I am not certain about many things.  And that uncertainty varies from day to day and year to year.  Today I’m not certain about the state of the economy.  And I’m not certain about the safety of the people I love.  And that uncertainty will pass and become something different.

But I am certain about this….I am certain, beyond all measure that it is the love of God in Jesus Christ that has brought us here this morning.  I am certain that God, who called Jesus Beloved there on the mountaintop, calls us beloved as well….in the waters of baptism and in a holy meal.  I am certain that no matter what we experience in life:  job loss, illness, death, broken relationship, fear, a sense of no longer being needed…no matter what we experience, God never leaves us or forsakes us.  God doesn’t walk away when the difficulties we experience are of our own making.

And I am certain that the call and the task of this congregation and of the whole Church (big C) is to share the love of God in Jesus Christ.  That call never changes.  In 1965 that might have been an easier task because the culture around us supported and elevated the Church as an institution.  The society embraced the traditions, symbols, and rituals of the Church and gave them precedence over everything else.  But I am not convinced, when I glance back up that mountain, that the society  that embraced the Church actually embraced Jesus.  The Church, as an institution, had power.  The Church held authority.  But this isn’t what Jesus was about.  Throughout the Gospels Jesus calls us to  serve others….love them….care for the broken hearted and the broken.   I wonder if Jesus would have looked at the Church in America in the mid twentieth century and wept?

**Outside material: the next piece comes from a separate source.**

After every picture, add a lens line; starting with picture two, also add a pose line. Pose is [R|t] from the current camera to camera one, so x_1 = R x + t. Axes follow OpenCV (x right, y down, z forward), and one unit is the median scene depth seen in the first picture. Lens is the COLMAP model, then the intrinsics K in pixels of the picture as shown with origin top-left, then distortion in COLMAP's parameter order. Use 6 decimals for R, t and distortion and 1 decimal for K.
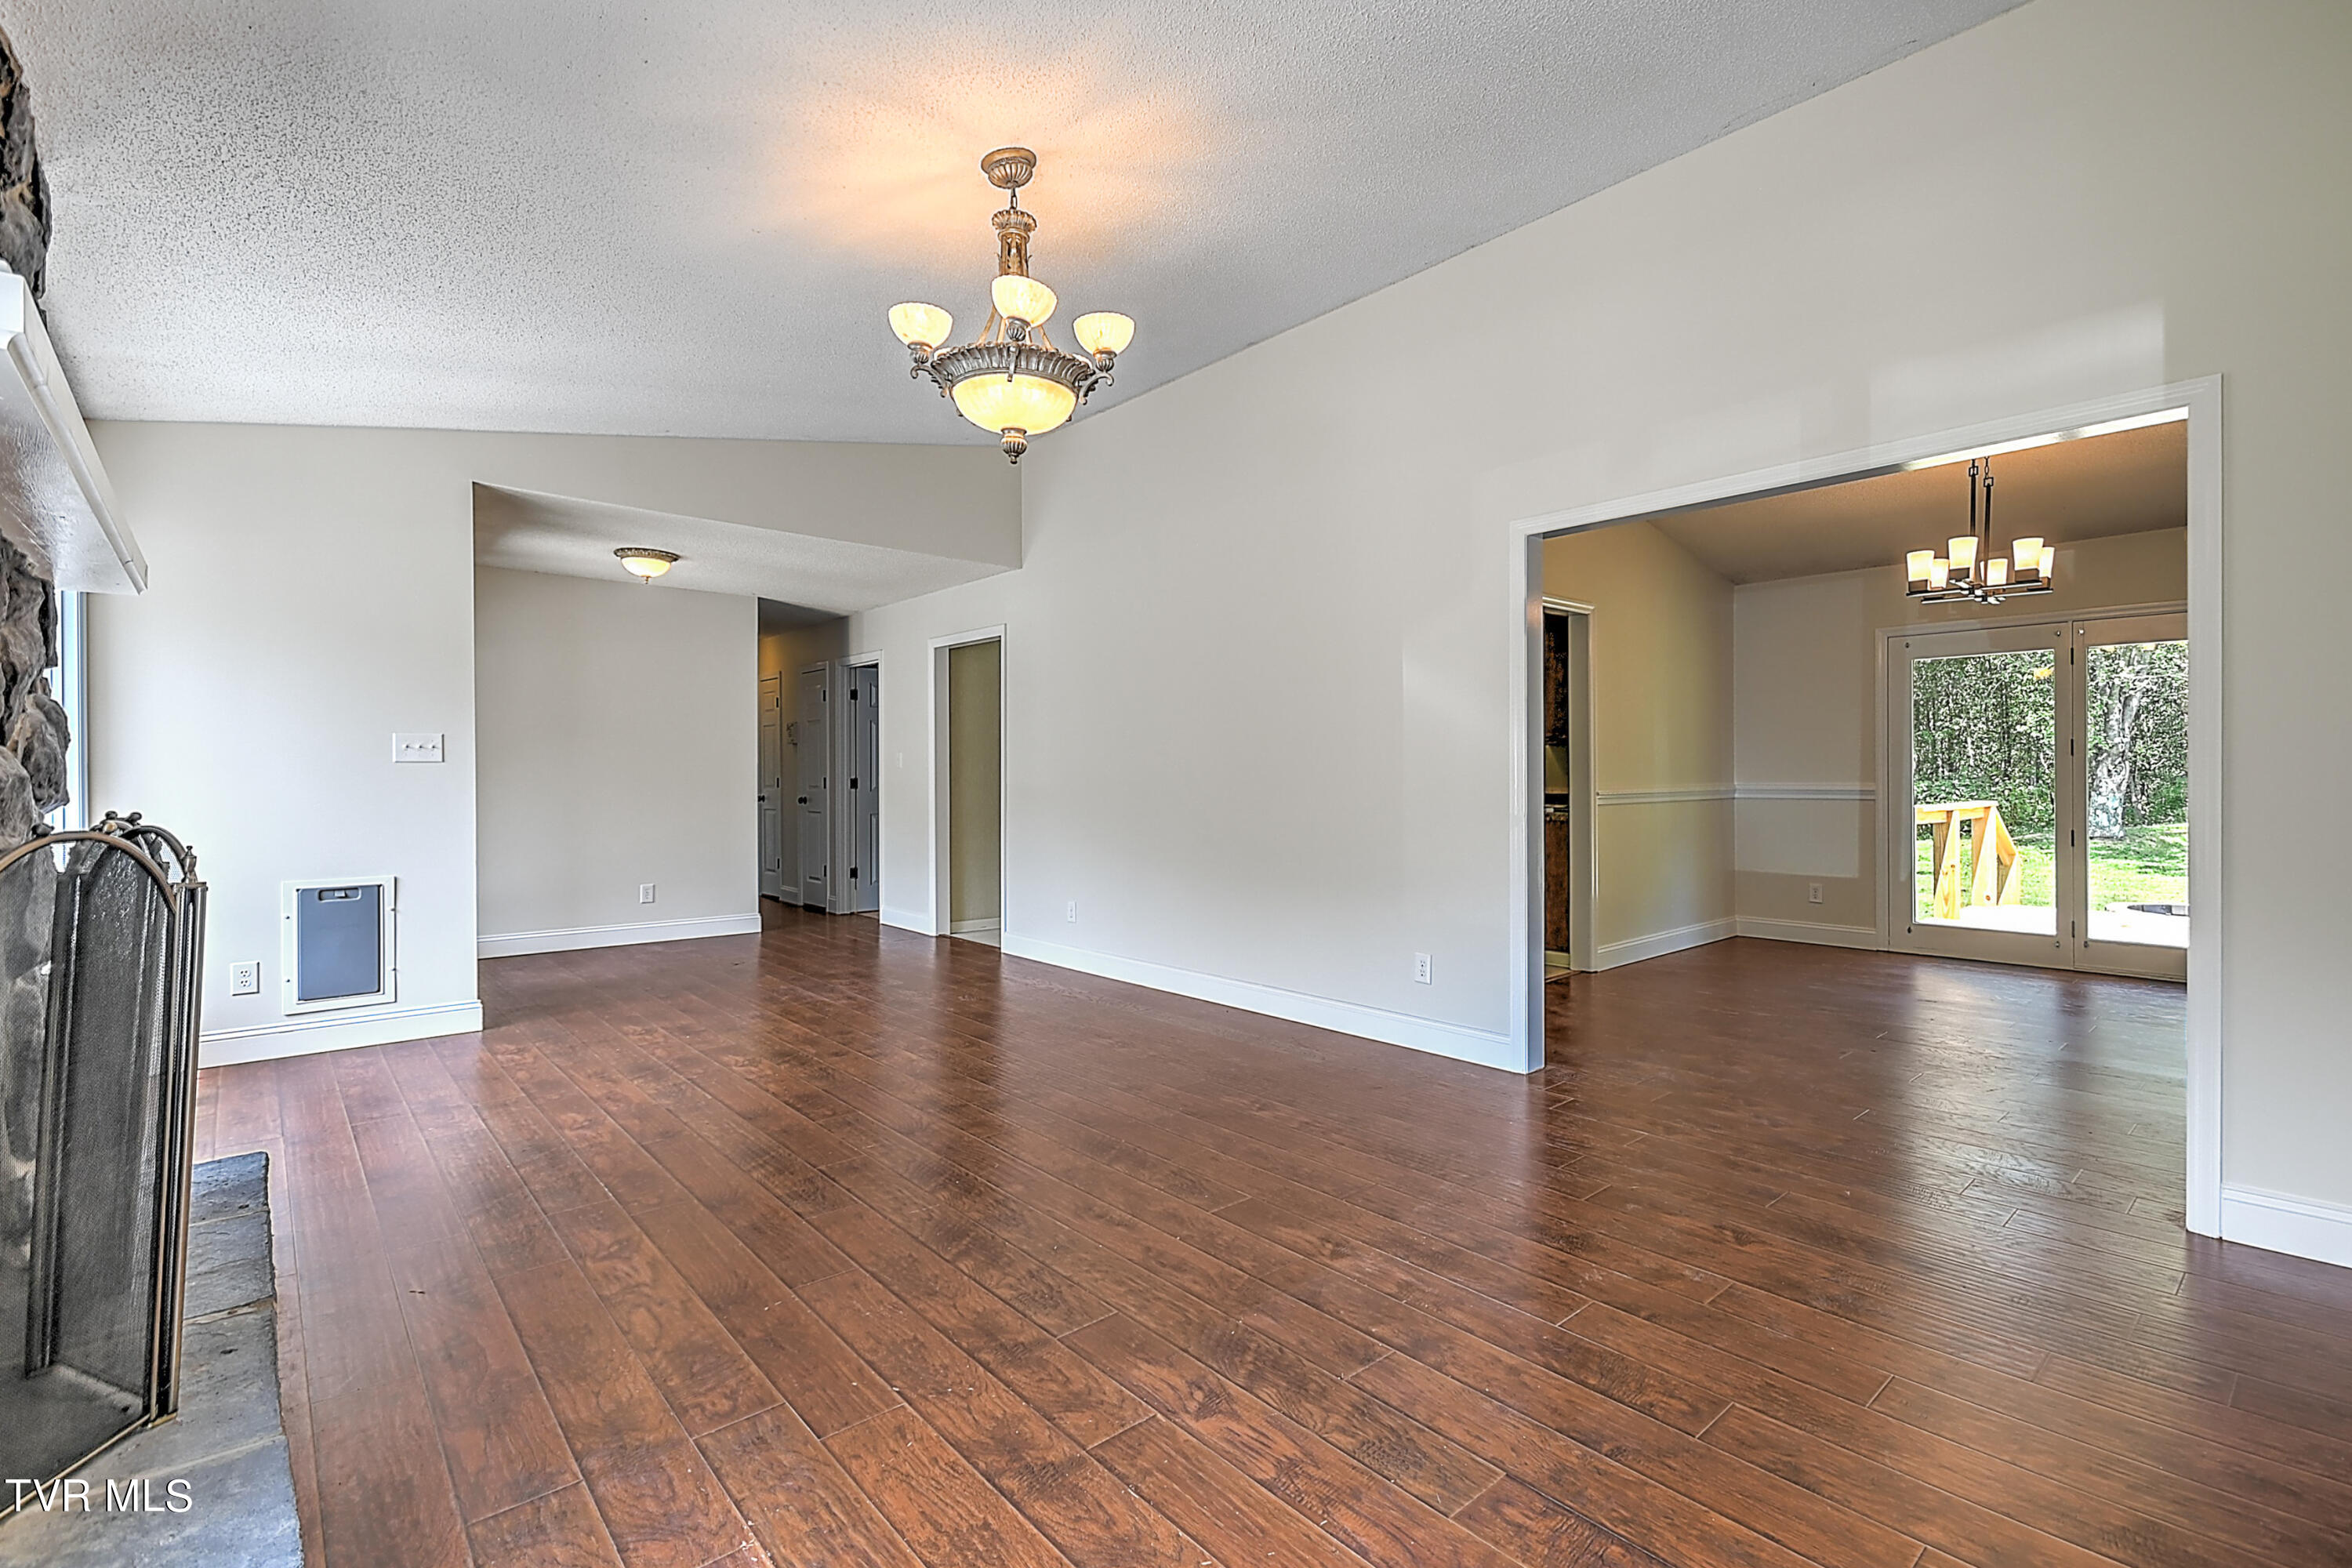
lens RADIAL K [[1051.7, 0, 1177.2], [0, 1051.7, 794.7], [0, 0, 1]] dist [0.014404, -0.007287]
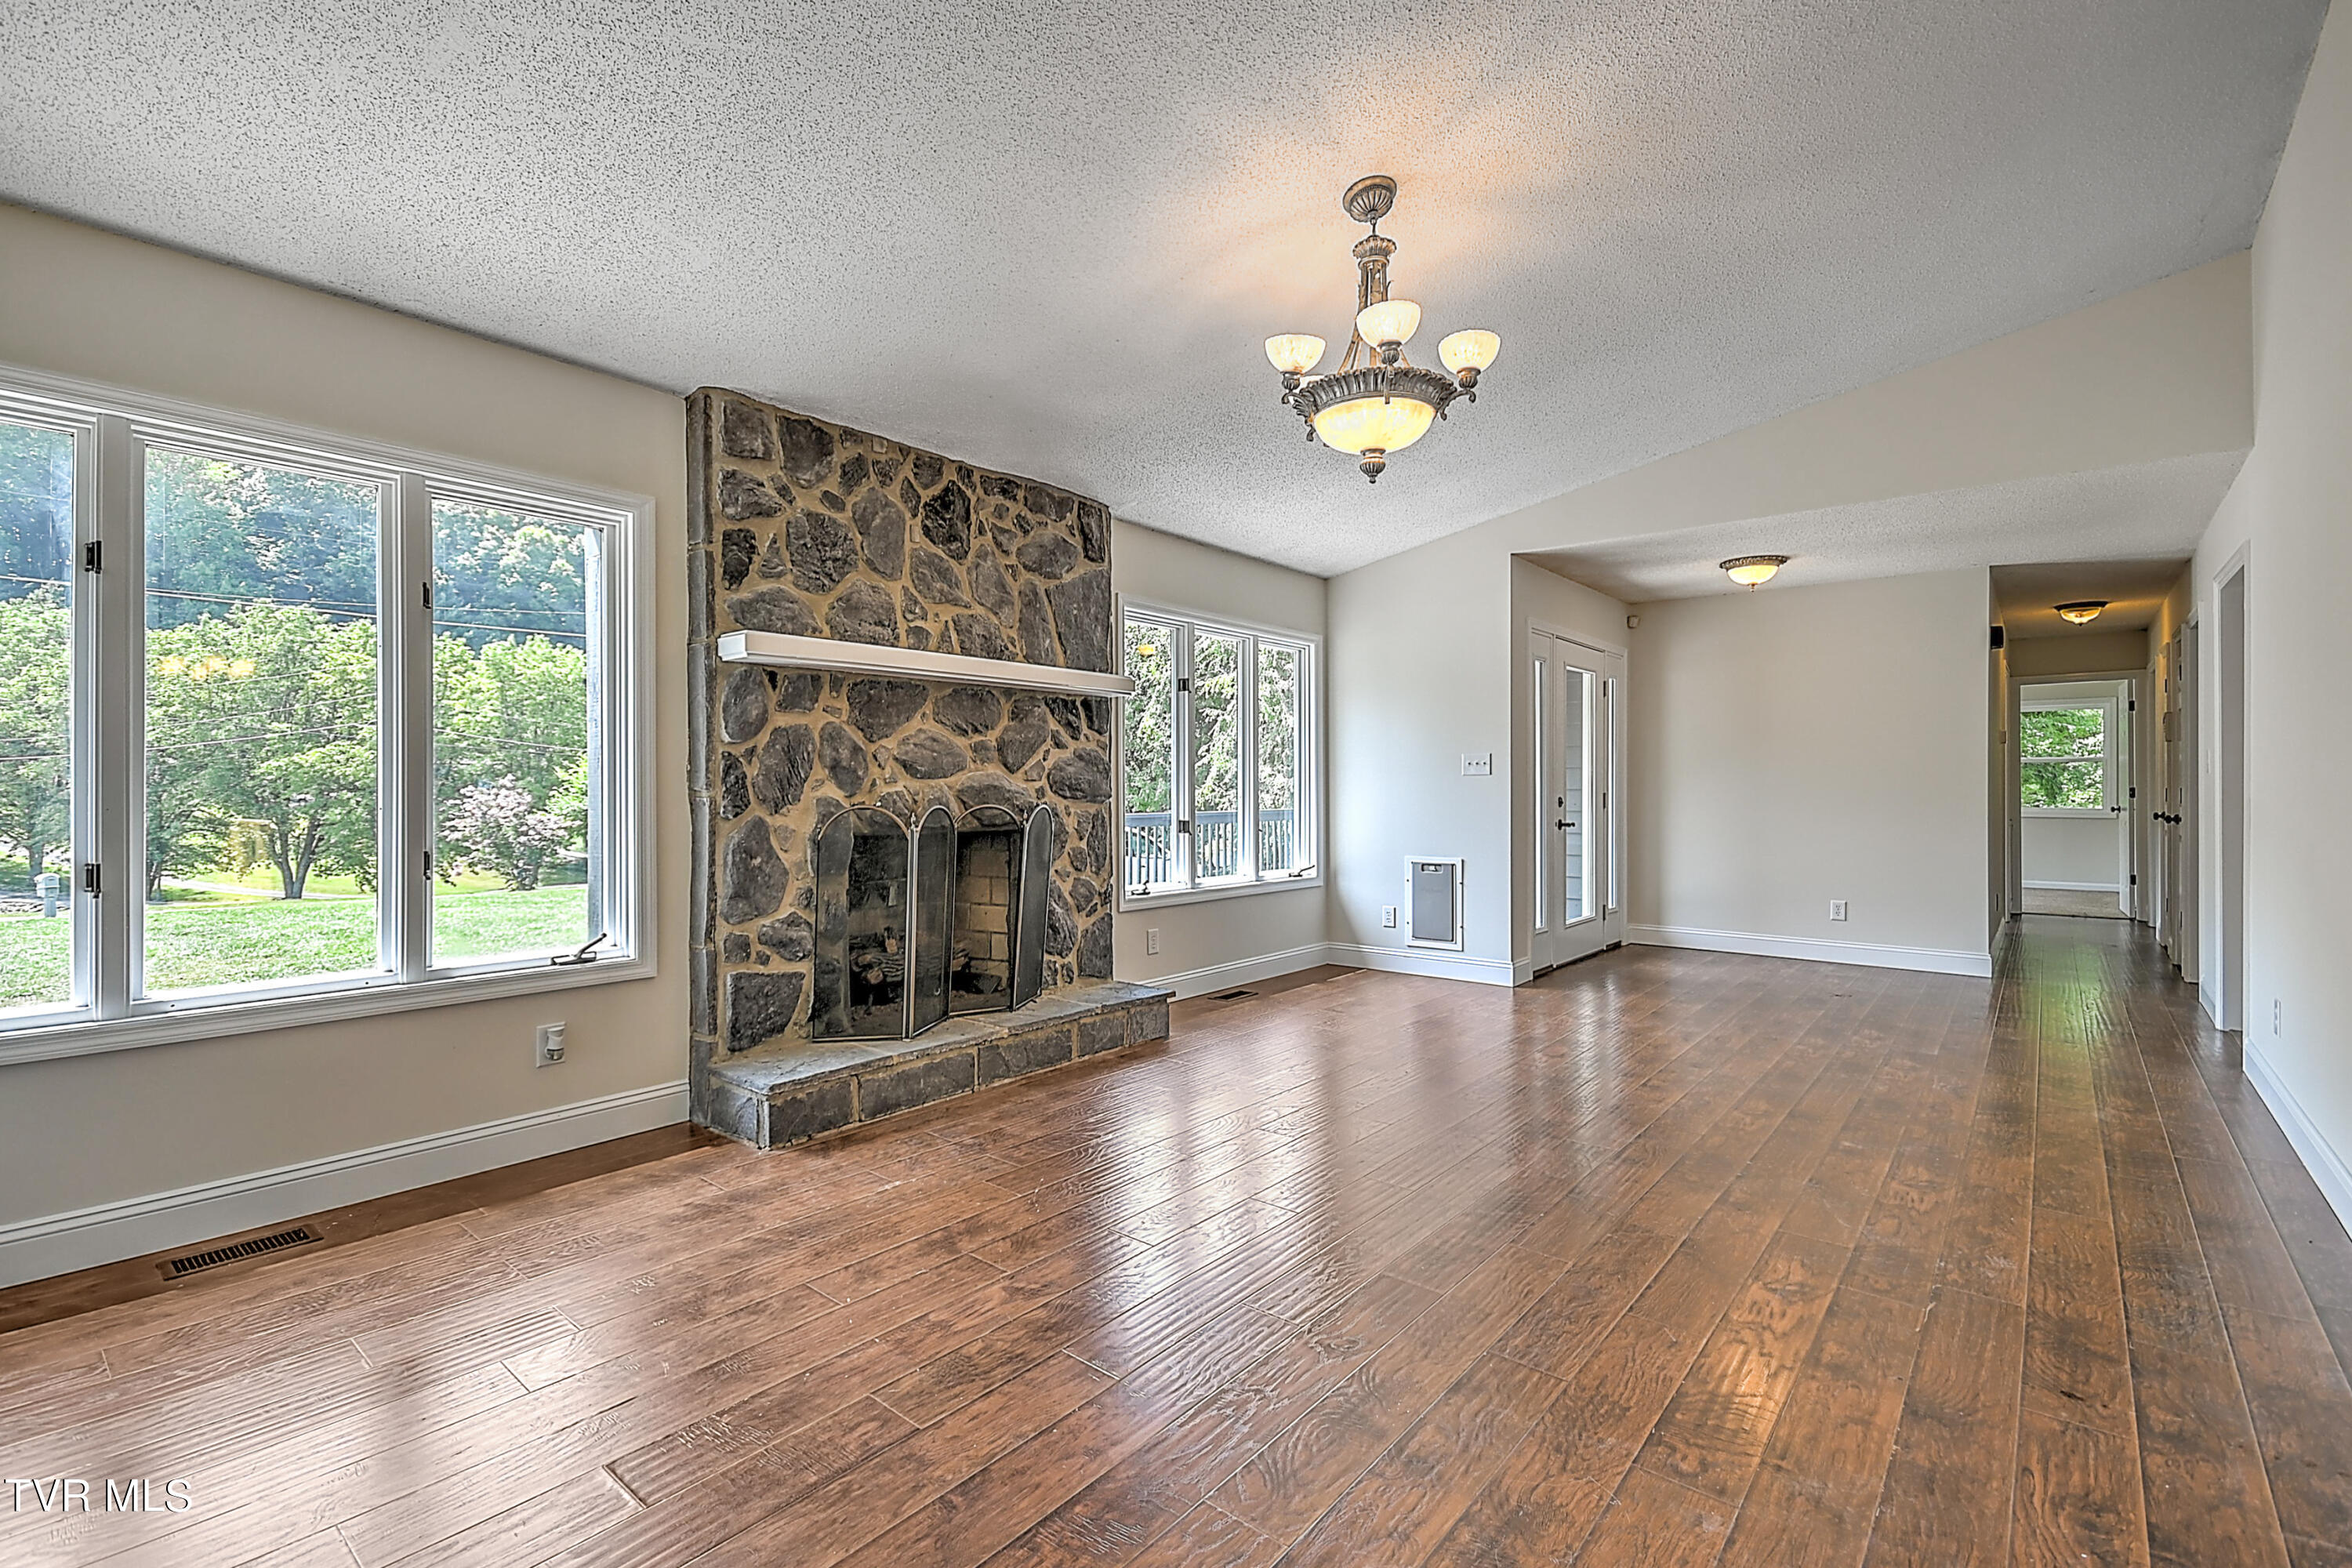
lens RADIAL K [[1051.7, 0, 1157.4], [0, 1051.7, 783.2], [0, 0, 1]] dist [0.014404, -0.007287]
pose [[0.131546, -0.004146, -0.991301, 0.588151], [-0.014396, 0.999878, -0.006093, -0.007482], [0.991206, 0.015072, 0.131470, 0.450272]]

What if, rather than imagine that the Church has somehow failed to be enough, what if Jesus has sent us back down the mountain to do the real work of the Gospel?

Beloved community, let’s borrow Paul’s words to the church in Corinth from our second reading today: “Therefore, since it is by God’s mercy that we are engaged in this ministry, we do not lose heart….For we do not proclaim ourselves; we proclaim Jesus Christ as Lord and ourselves as your slaves for Jesus’ sake.  For it is the God who said ‘Let light shine out of darkness’ who has shone in our hearts to give the light of the knowledge of the glory of God in the face of Jesus Christ.”

We are called to the mountaintop only briefly.  We are never invited to stay there.  What we have seen so far….those full churches….our babies being born….our babies growing up…love…..it’s nothing compared to what’s ahead.   And the challenges and changes and catastrophies and chaos are nothing in light of the glory of God that persists in its love and mercy and grace.  Every hard thing we face.  Every difficulty we endure.  Every time we look out and say “well things aren’t how they used to be” may we be engulfed in the love of the God who has promised us that things will be better than we could ever imagine.

If the Transfiguration is to mean anything for our lives, it simply has to be that which intrudes on our present, changes our present, and contends that we imagine our future in a different kind of way. [1]   It’s a way that means we do more than insist on staying right where we are, no matter how glorious that may seem.  It means that we allow the God who is capable of impossible things to enter into our ordinariness and shine with glory.   It mean that we allow God to turn our world and our expectations upside down and transfigure us into believers who know that the way of the cross lies before us, but an empty tomb waits at the end.

Thanks be to God, and let the Church say…Amen.